Reimagining dance company culture
Facilitated by Jenna Marie
Thursday, July 24th, 6:00-8:00pm
Steppin’ Out Dance Studio (697 S Van Ness, SF)
In dance company cultures where burnout, injury, tokenization, unchecked leadership, and toxic hierarchies are the norm, how do we shift the culture toward more accountability, transparency, consent, and dancer autonomy?
Let’s talk about how to dismantle elitist and white supremacist traditions in company programming, training, and rehearsal culture. We’ll spend time
Acknowledging problems that dancers are currently experiencing,
Brainstorming new policies and working conditions that would lead to solutions,
AND strategizing around how to implement these changes / convince leadership to actually get onboard.
When is it worth putting ourselves in uncomfortable positions in order to push for progress in our workplaces? How do we assess risk level as individuals?
Many smaller companies are already able to model solutions—how do we get existing institutions of a larger scale to follow suit?
Riding the ebbs and flows of the creative process
Facilitated by Jocelyn Reyes
Wednesday, August 13th, 6:00-8:00pm
Steppin’ Out Dance Studio (697 S Van Ness, SF)
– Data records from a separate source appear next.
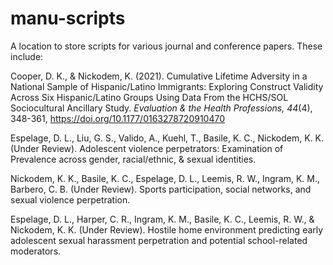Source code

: # manu-scripts
A location to store scripts for various journal and conference papers. These include:

Cooper, D. K., & Nickodem, K. (2021). Cumulative Lifetime Adversity in a National Sample of Hispanic/Latino Immigrants: Exploring Construct Validity Across Six Hispanic/Latino Groups Using Data From the HCHS/SOL Sociocultural Ancillary Study. *Evaluation & the Health Professions, 44*(4), 348-361, https://doi.org/10.1177/0163278720910470

Espelage, D. L., Liu, G. S., Valido, A., Kuehl, T., Basile, K. C., Nickodem, K. K. (Under Review). Adolescent violence perpetrators: Examination of Prevalence across gender, racial/ethnic, & sexual identities.

Nickodem, K. K., Basile, K. C., Espelage, D. L., Leemis, R. W., Ingram, K. M., Barbero, C. B. (Under Review). Sports participation, social networks, and sexual violence perpetration.

Espelage, D. L., Harper, C. R., Ingram, K. M., Basile, K. C., Leemis, R. W., & Nickodem, K. K. (Under Review). Hostile home environment predicting early adolescent sexual harassment perpetration and potential school-related moderators.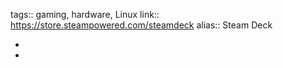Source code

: tags:: gaming, hardware, Linux
link:: https://store.steampowered.com/steamdeck
alias:: Steam Deck

-
-
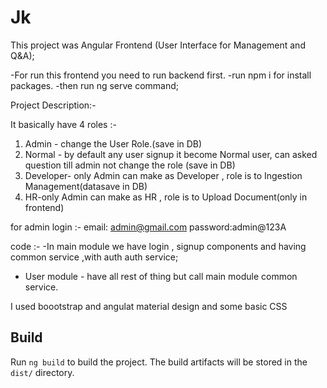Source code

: # Jk

This project  was  Angular Frontend (User Interface for Management and Q&A);


-For run this frontend you need to run backend first.
-run npm i for install packages.
-then run  ng serve  command;



Project Description:- 

It basically have 4 roles :-
 1. Admin - change the User Role.(save in DB)
 2. Normal - by default any user signup it become Normal user,  can asked question till admin not change the role (save in DB)
 3. Developer- only Admin can make as Developer , role is to  Ingestion Management(datasave in DB)
 4. HR-only Admin can make as HR , role is to  Upload Document(only in frontend) 


for admin login :-
  email: admin@gmail.com
  password:admin@123A



code :- 
 -In main module we have login , signup components and having common service ,with auth auth service;
 - User module - have all rest of thing but call main module common service.

 I used boootstrap and angulat material design and some basic CSS




## Build

Run `ng build` to build the project. The build artifacts will be stored in the `dist/` directory.

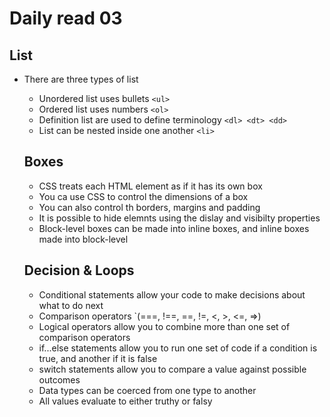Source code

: # Daily read 03

## List
- There are three types of list 
  - Unordered list uses bullets `<ul>`
  - Ordered list uses numbers `<ol>`
  - Definition list are used to define terminology `<dl> <dt> <dd>`
  - List can be nested inside one another `<li>`

  ## Boxes 
  - CSS treats each HTML element as if it has its own box
  - You ca use CSS to control the dimensions of a box
  - You can also control th borders, margins and padding 
  - It is possible to hide elemnts using the dislay and visibilty properties
  - Block-level boxes can be made into inline boxes, and inline boxes made into block-level 
  
  ## Decision & Loops
  - Conditional statements allow your code to make decisions about what to do next
  - Comparison operators `(===, !==, ==, !=, <, >, <=, =>)
  - Logical operators allow you to combine more than one set of comparison operators
  - if...else statements allow you to run one set of code if a condition is true, and another if it is false
  - switch statements allow you to compare a value against possible outcomes
  - Data types can be coerced from one type to another
  - All values evaluate to either truthy or falsy
  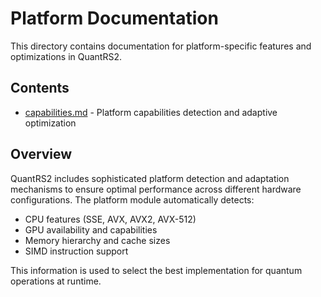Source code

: # Platform Documentation

This directory contains documentation for platform-specific features and optimizations in QuantRS2.

## Contents

- [capabilities.md](capabilities.md) - Platform capabilities detection and adaptive optimization

## Overview

QuantRS2 includes sophisticated platform detection and adaptation mechanisms to ensure optimal performance across different hardware configurations. The platform module automatically detects:

- CPU features (SSE, AVX, AVX2, AVX-512)
- GPU availability and capabilities
- Memory hierarchy and cache sizes
- SIMD instruction support

This information is used to select the best implementation for quantum operations at runtime.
Come join this collective brainstorming session for dancers and choreographers! We’ll chat about:
Are there obstacles that prevent your ideal creative cadence (how often you make work) from occurring?
How do you sustain your creative practice when there isn’t consistent funding or you’re in between projects?
How transparent should a choreographer be with their dancers/collaborators if they experience insecurities, fear, or loneliness at different points in the life cycle of a creative process?
When a cast parts ways at the end of a project, do you have strategies for staying connected? How do you manage post-show blues?
Collective knowledge sharing
(aka gossiping our way to a better tomorrow)
Facilitated by Megan + Shannon Kurashige
Thursday, August 28th, 6:00-8:00pm
Steppin’ Out Dance Studio (697 S Van Ness, SF)
In our experience, there’s value in hearing dancers and dancemakers dish about their professional experiences. It informs how we assess our own experiences, needs, and desires so we can cultivate better artistic processes and infrastructures to support them.
Let’s gather and gossip for the sake of ensuring we all have respectable standards for our employers/employees/colleagues/selves. Some things we might touch on:
Wage transparency
Strategies for a dancer to respectfully ask for clarity about basic aspects of a job
Classifying dancers as independent contractors vs employees
How to build trust in a creative process
Ethics of auditions
Practical reasons/aspects of entity formation
Come as you are, enjoy a delicious dinner, meander with us through conversation that emerges.
Radical dreaming and reclaiming our attention power
Facilitated by gizeh muñiz
Monday, September 8th, 6:15-8:15pm
Steppin’ Out Dance Studio (697 S Van Ness, SF)
The whole ecosystem of artmaking is influenced by institutions and political systems around us—and this impacts the way we’re perceiving the world and making art. A lot of art that’s currently being made in the U.S. is created in a way that serves capitalist aesthetics, which dictate that we don't make people too uncomfortable, and make things that are easy to understand. In many ways, we’re operating as service workers for capitalism. Is this what we want?
Let’s question the prohibitive systems that surround us and consider how we contribute to them and how we might escape them. As artists, we have the ability to create unique worlds of performance, and we can harness that same energy to create new patterns in the world.
At this event we will daydream, activate our imaginations, search for antidotes for today’s shit, source from our sense of childhood/innocence, and bring forth inherent ways of thinking and perceiving outside of the repressive constructs that overpower our daily experiences.